What would falsify this
- Round 5 produces results inconsistent with the predicted pressure tier
- A second researcher rating the same requirements gives meaningfully different pressure scores
- A programmatic pressure score correlates poorly with the hand-rated one
Honest current status
A useful conceptual lens. Not yet a measurement. The current presentation in /roadmap overstates how operational it is.
GAD's value proposition
Steelman
The freedom hypothesis suggests GAD doesn't beat bare on creative implementation. So we positioned GAD's value elsewhere: durable in-repo state, decisions auditable, fork-and-go, the eval framework as the load-bearing feature. This is more honest than the original framing.
Problems with the claim
- We have no evidence GAD does task management at scale BETTER than alternatives. Linear, Notion, GitHub Issues, plain markdown files — any can hold tasks in-repo or near-repo. We claim 'in-repo' is a differentiator without showing it improves outcomes.
- 'Forkable + no SaaS' is true of any text-files-in-git system. RepoPlanner, GSD, Aider all qualify. What does GAD add over `cat .planning/state.md`? A CLI, an XML schema, a snapshot command. That's not nothing, but it's not a moat.
- The eval framework IS load-bearing — but we measure ourselves with our own framework. Circular validation. There is no external benchmark.
- 'Skill security' is a future commitment, not a current feature. /security correctly says we don't host third-party skills and the certification model is a research direction. The third leg of the value prop is aspirational.
- The pivot from 'ship software' to 'evaluate agents' is post-hoc. It happened after round 3 made the original framing untenable. We renamed instead of shipping the original. Valid response, but should be acknowledged.
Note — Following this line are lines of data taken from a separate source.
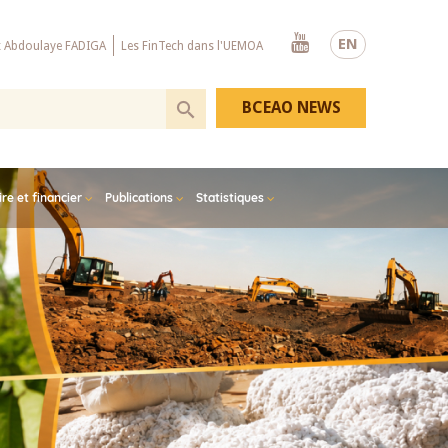
Youtube
EN
x Abdoulaye FADIGA
Les FinTech dans l'UEMOA
BCEAO NEWS
e et financier
Publications
Statistiques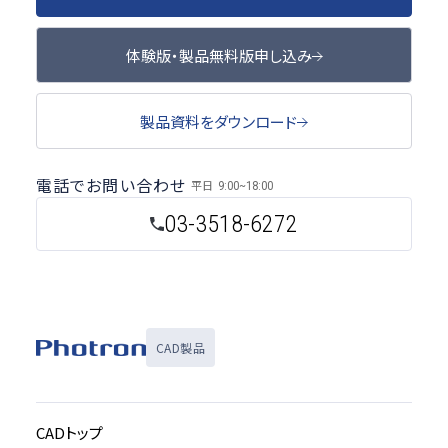
体験版・製品無料版申し込み
製品資料をダウンロード
電話でお問い合わせ
平日
9:00~18:00
03-3518-6272
CAD製品
CADトップ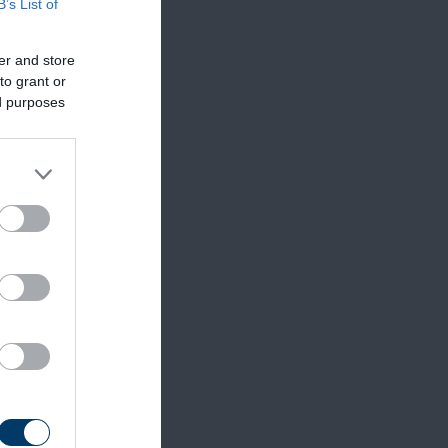
B’s List of
er and store
to grant or
ed purposes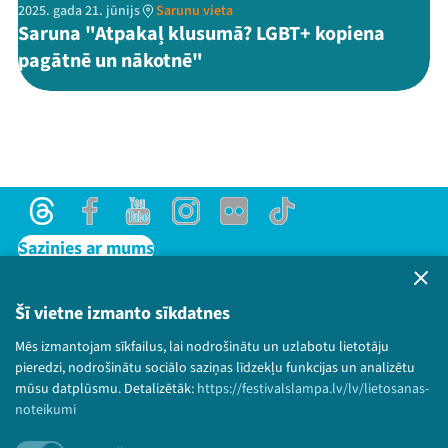
2025. gada 21. jūnijs
Sarunu vieta
Saruna "Atpakaļ klusumā? LGBT+ kopiena
pagātnē un nākotnē"
Threads
Facebook
Youtube
Instagram
Flick
TikTok
Sazinies ar mums
Privātuma politika
Lietošanas noteikumi un sīkdatņu politika
Šī vietne izmanto sīkdatnes
Bērnu aizsardzības politika
Mēs izmantojam sīkfailus, lai nodrošinātu un uzlabotu lietotāju
© 2026 Sarunu festivāls LAMPA Visas tiesības
pieredzi, nodrošinātu sociālo saziņas līdzekļu funkcijas un analizētu
paturētas.
mūsu datplūsmu. Detalizētāk:
https://festivalslampa.lv/lv/lietosanas-
noteikumi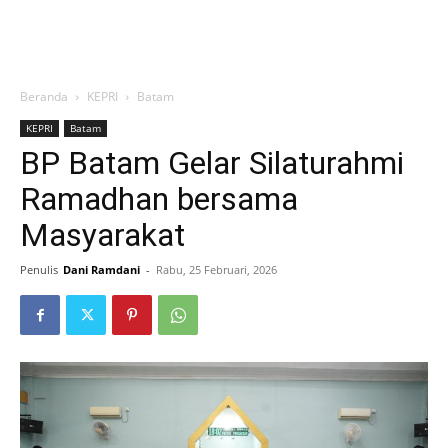
Beranda
KEPRI
Batam
KEPRI
Batam
BP Batam Gelar Silaturahmi
Ramadhan bersama
Masyarakat
Penulis
Dani Ramdani
-
Rabu, 25 Februari, 2026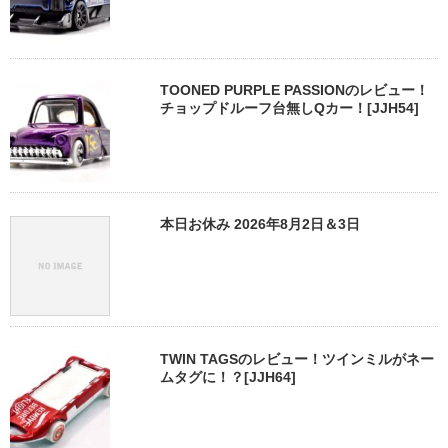
TOONED PURPLE PASSIONのレビュー！
チョップドルーフ台無しQカー！[JJH54]
本日お休み 2026年8月2日＆3日
TWIN TAGSのレビュー！ツインミルがネー
ムタグに！？[JJH64]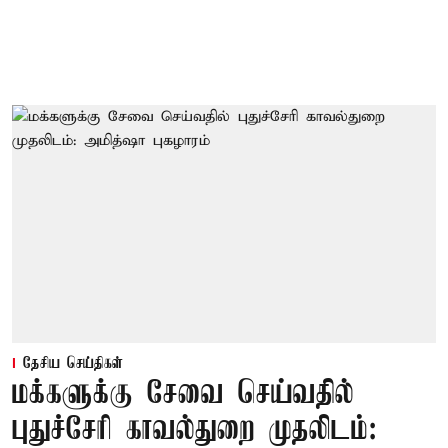
தேசிய செய்திகள்
மக்களுக்கு சேவை செய்வதில்
புதுச்சேரி காவல்துறை முதலிடம்: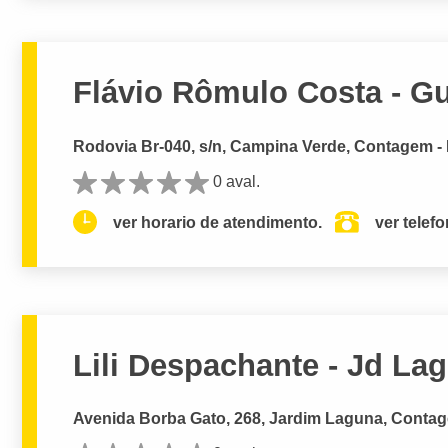
Flávio Rômulo Costa - G
Rodovia Br-040, s/n, Campina Verde, Contagem -
0 aval.
ver horario de atendimento.
ver telef
Lili Despachante - Jd La
Avenida Borba Gato, 268, Jardim Laguna, Conta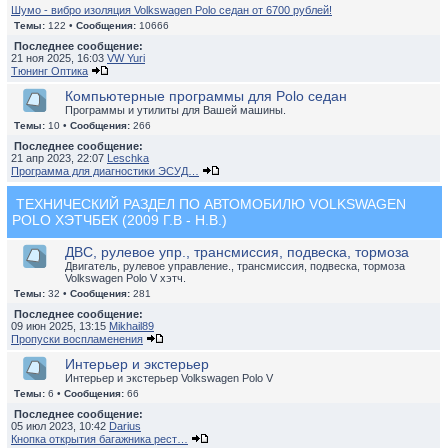
Шумо - вибро изоляция Volkswagen Polo седан от 6700 рублей!
Темы:
122 •
Сообщения:
10666
Последнее сообщение:
21 ноя 2025, 16:03
VW Yuri
Тюнинг Оптика
Компьютерные программы для Polo седан
Программы и утилиты для Вашей машины.
Темы:
10 •
Сообщения:
266
Последнее сообщение:
21 апр 2023, 22:07
Leschka
Программа для диагностики ЭСУД…
ТЕХНИЧЕСКИЙ РАЗДЕЛ ПО АВТОМОБИЛЮ VOLKSWAGEN
POLO ХЭТЧБЕК (2009 Г.В - Н.В.)
ДВС, рулевое упр., трансмиссия, подвеска, тормоза
Двигатель, рулевое управление., трансмиссия, подвеска, тормоза
Volkswagen Polo V хэтч.
Темы:
32 •
Сообщения:
281
Последнее сообщение:
09 июн 2025, 13:15
Mikhail89
Пропуски воспламенения
Интерьер и экстерьер
Интерьер и экстерьер Volkswagen Polo V
Темы:
6 •
Сообщения:
66
Последнее сообщение:
05 июл 2023, 10:42
Darius
Кнопка открытия багажника рест…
Alternative explanations for the same data
- 'GAD is a research notebook for one person' — true and honest, smaller audience claim.
- 'GAD is an opinionated convention for keeping decisions in repo' — true, but doesn't justify the framework overhead.
- 'GAD is an experiment in whether task management improves agent reliability' — accurate, lower stakes.
What would falsify this
- A team using a non-in-repo task system (Linear) demonstrably runs better evals
- The eval framework reaches 10+ external contributors and we still have to defend its construction
Honest current status
The new value prop is more defensible than the old one. Still partially aspirational (skill security) and partially circular (the eval framework validates itself).
What would make us more credible
Concrete moves, ranked by how much they'd actually move the needle. The top three are doable in the next session if we choose to prioritize credibility over feature velocity.
How this page is used
- Publishing a finding:read the relevant hypothesis section first. If the finding doesn't survive the critique, soften the claim.
- Designing a new round:check the falsification conditions. If the round can't produce data that would falsify a claim, the round is testing something else.
- When confident: point yourself here. Confidence in early-stage research is the most dangerous failure mode.
- When a reader asks "how do I know this is real?":point them here. The credibility move is admitting what we don't know.